Quais práticas vocês consideram mais eficazes para estimular a imaginação e o interesse das crianças, especialmente quando elas têm a oportunidade de criar, experimentar e interagir, em vez de apenas consumir conteúdos digitais?

Érica Nogueira: O uso de tecnologia é importante para visualizar e entender conteúdos mais abstratos, perigosos e difíceis de serem reproduzidos no dia-a-dia. Mas existem situações que, quando vistas apenas através das telas, não estimulam a criatividade e o aprendizado. 

Por exemplo, nós não podemos visitar uma usina nuclear. Neste caso, a tecnologia nos auxilia ao permitir que façamos uma visita virtual neste ambiente. Agora, se eu quero compreender como funciona um circuito elétrico para entender como é que eu aperto o interruptor e a lâmpada acende é bem mais interessante construir o circuito elétrico do que visualizar isso num vídeo. E é este fazer, este descobrir que traz desafios aos participantes fazendo com que seus olhos brilhem. 

Andréa Serpa: A palavra “engenharia” é um derivado de “engenho”. E o que é a engenhosidade humana? A capacidade de criar alguma coisa com elementos aleatórios. A principal atividade que desenvolve isso é exatamente o brincar. E quando convidamos as crianças a “criarem” os próprios brinquedos a partir de materiais não estruturados favorecemos essa criação, essa engenhosidade. 

Então a melhor atividade, a mais potente, é criar com sucatas (potes, latas, tecidos, tampinhas, palitinhos etc) com elementos de natureza: folhas mortas, gravetos, terra, argila, caquinhos, sementes etc. Assim como o desenho, pintura – livres e não “modelos prontos” – e ouvir histórias estimulam toda essa imaginação e são essenciais para o desenvolvimento de uma pessoa capaz de desenvolver todo seu engenho: a capacidade de dar soluções criativas para quaisquer problemas.

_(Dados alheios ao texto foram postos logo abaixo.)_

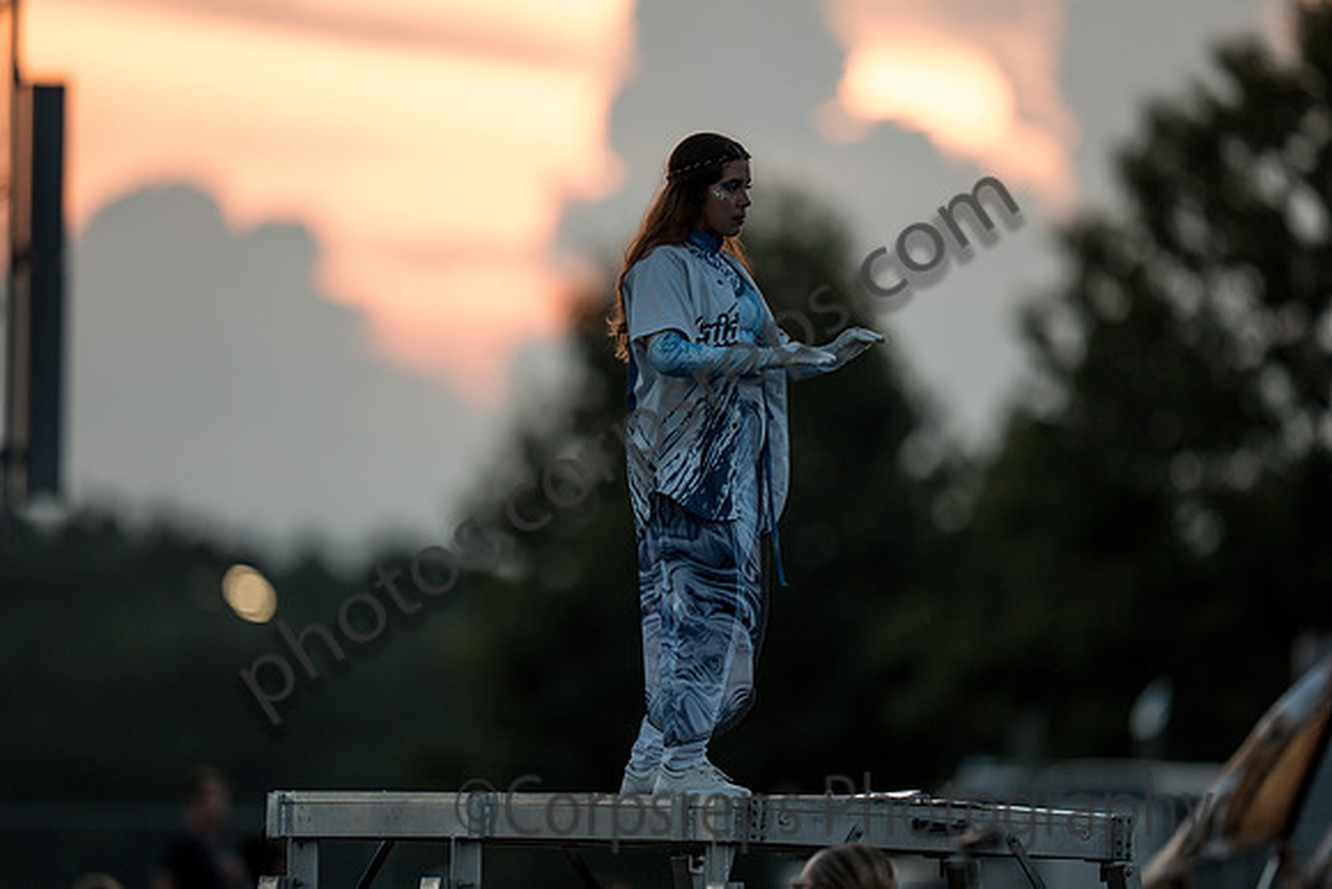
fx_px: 14803
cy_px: 444
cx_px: 666
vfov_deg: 3.4
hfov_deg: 5.2
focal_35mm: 400
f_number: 2.8
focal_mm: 400
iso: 320
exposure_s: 1/1000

Andréa Serpa Albuquerque possui graduação em Pedagogia pela Universidade Federal do Rio de Janeiro (1992) e Mestrado em Educação (2006) e Doutorado em Educação pela Universidade Federal Fluminense(2010). Atualmente é Professora Adjunta da Faculdade de Educação da Universidade Federal Fluminense/Niterói onde desenvolve e participa de projetos de ensino, pesquisa e extensão no Campos de Estudos do Cotidiano Escolar, com ênfase em Alfabetização, Avaliação, Currículo e Formação de Professores, na graduação e pós graduação. Organizou e atua como Coordenadora do Laboratório de Brinquedos da Faculdade de Educação, onde orienta projetos de pesquisa, ensino e extensão sobre o Brincar. Desenvolve o projeto de extensão: Contar & Encantar: a formação do(a) professor(a) encantador(a) de histórias e Brincantes: a formação do(a) professor(a) que brinca.


Érica Cristina Nogueira possui graduação em Licenciatura em Física pela Universidade Estadual Júlio de Mesquita Filho (2001), mestrado em Física pela Universidade Estadual Júlio de Mesquita Filho (2003), doutorado em Física pelo Instituto de Física da Universidade Federal do Rio de Janeiro (2008). Atualmente é professora associada da Universidade Federal Fluminense. Tem experiência na área de Astronomia, com ênfase em Astronomia Dinâmica, tendo atuado principalmente nos seguintes temas: formação e evolução do Sistema Solar, migração planetária, controle orbital e vigilância espacial. Também possui experiência em Ensino de Física e Astronomia, atuando na área de educação inclusiva, formação continuada e popularização da ciência. Desde janeiro de 2020 é diretora da Casa da Descoberta – o Centro de Divulgação Científica da Universidade Federal Fluminense.